== EXTRAIT ==
-=-=-
Un peu à l’écart du tumulte, dans un autre bâtiment du campus, se tient l’exposition photo des dix finalistes du concours de la Fondation des femmes de l'euro-méditerranée lancé à l’hiver 2017/2018. L’occasion pour Fouzia Assouli, juriste et activiste marocaine, présidente de la Fondation de revenir sur les liens entre art et militantisme féministe : “Il est primordial de donner de la visibilité à l’art dans le féminisme. Que ce soit par le biais de photos, comme ici avec l’exposition des oeuvres des lauréates de notre concours, ou que ce soit par la danse, le théâtre, les films, comme on peut le voir pendant ce congrès.” Elle ajoute que “le monde universitaire et le milieu associatif devraient créer plus de passerelles avec les artistes pour amener le féminisme par l’art”.
-=-=-
== CONSIGNE ==
Reprenez sous forme de liste le paragraphe de l'extrait qui commence par « Un peu à l'écart du tumulte », en gardant ses faits principaux.

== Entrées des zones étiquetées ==
-=-=-
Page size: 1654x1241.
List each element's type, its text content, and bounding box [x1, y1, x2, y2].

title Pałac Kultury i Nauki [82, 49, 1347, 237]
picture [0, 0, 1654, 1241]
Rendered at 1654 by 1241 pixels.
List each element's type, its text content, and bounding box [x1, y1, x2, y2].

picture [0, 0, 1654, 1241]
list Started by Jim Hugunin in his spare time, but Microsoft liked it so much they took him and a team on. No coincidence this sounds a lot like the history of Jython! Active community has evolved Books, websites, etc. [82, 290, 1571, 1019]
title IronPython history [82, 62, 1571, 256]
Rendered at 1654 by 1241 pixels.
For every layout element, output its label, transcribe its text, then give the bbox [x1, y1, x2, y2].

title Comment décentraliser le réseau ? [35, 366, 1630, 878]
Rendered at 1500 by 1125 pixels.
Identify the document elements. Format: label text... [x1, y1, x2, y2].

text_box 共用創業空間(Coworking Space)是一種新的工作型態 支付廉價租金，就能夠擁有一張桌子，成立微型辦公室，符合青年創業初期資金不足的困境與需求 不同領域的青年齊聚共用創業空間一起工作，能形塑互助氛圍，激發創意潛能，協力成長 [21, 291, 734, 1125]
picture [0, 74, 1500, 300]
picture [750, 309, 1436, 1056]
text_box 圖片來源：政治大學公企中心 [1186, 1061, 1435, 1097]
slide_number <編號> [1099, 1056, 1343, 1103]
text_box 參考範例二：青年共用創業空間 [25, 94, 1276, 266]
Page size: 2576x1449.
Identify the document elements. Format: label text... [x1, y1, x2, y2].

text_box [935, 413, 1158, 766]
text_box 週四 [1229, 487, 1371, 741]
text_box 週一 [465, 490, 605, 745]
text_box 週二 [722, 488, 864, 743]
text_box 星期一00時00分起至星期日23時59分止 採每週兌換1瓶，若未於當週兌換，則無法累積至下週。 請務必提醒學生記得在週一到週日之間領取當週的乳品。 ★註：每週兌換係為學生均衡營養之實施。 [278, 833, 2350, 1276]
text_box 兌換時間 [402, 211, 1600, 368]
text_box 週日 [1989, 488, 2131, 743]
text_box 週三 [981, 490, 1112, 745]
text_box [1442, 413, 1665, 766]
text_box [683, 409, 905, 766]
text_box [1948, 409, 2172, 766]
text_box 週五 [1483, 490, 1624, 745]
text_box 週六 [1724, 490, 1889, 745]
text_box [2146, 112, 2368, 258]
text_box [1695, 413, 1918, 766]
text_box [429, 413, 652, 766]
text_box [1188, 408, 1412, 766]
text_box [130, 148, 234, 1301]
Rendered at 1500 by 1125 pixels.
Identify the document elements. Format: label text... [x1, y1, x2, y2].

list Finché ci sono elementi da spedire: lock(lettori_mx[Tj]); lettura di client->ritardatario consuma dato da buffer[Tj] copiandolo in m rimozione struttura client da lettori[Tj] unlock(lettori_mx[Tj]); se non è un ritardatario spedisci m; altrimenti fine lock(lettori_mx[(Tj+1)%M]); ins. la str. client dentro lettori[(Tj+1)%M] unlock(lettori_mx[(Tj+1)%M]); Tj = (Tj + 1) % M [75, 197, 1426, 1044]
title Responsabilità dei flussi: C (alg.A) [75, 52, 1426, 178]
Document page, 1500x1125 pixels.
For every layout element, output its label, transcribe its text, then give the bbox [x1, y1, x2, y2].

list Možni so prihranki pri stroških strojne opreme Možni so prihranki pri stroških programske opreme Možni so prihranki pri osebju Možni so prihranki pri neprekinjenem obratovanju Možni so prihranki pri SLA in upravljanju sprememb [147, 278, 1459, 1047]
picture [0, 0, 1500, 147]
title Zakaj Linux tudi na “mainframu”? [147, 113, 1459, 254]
-=-=-
== CORRIGÉ ==
- Dans un autre bâtiment du campus, à l'écart de l'agitation, se tient l'exposition photo des dix finalistes du concours de la Fondation des femmes de l'euro-méditerranée, lancé à l'hiver 2017/2018.
- Fouzia Assouli, juriste et activiste marocaine, présidente de la Fondation, y parle des liens entre art et militantisme féministe.
- Pour elle, il est primordial de rendre l'art visible dans le féminisme, que ce soit par la photo, la danse, le théâtre ou les films, comme pendant ce congrès.
- Elle estime que le monde universitaire et le milieu associatif devraient créer plus de passerelles avec les artistes pour amener le féminisme par l'art.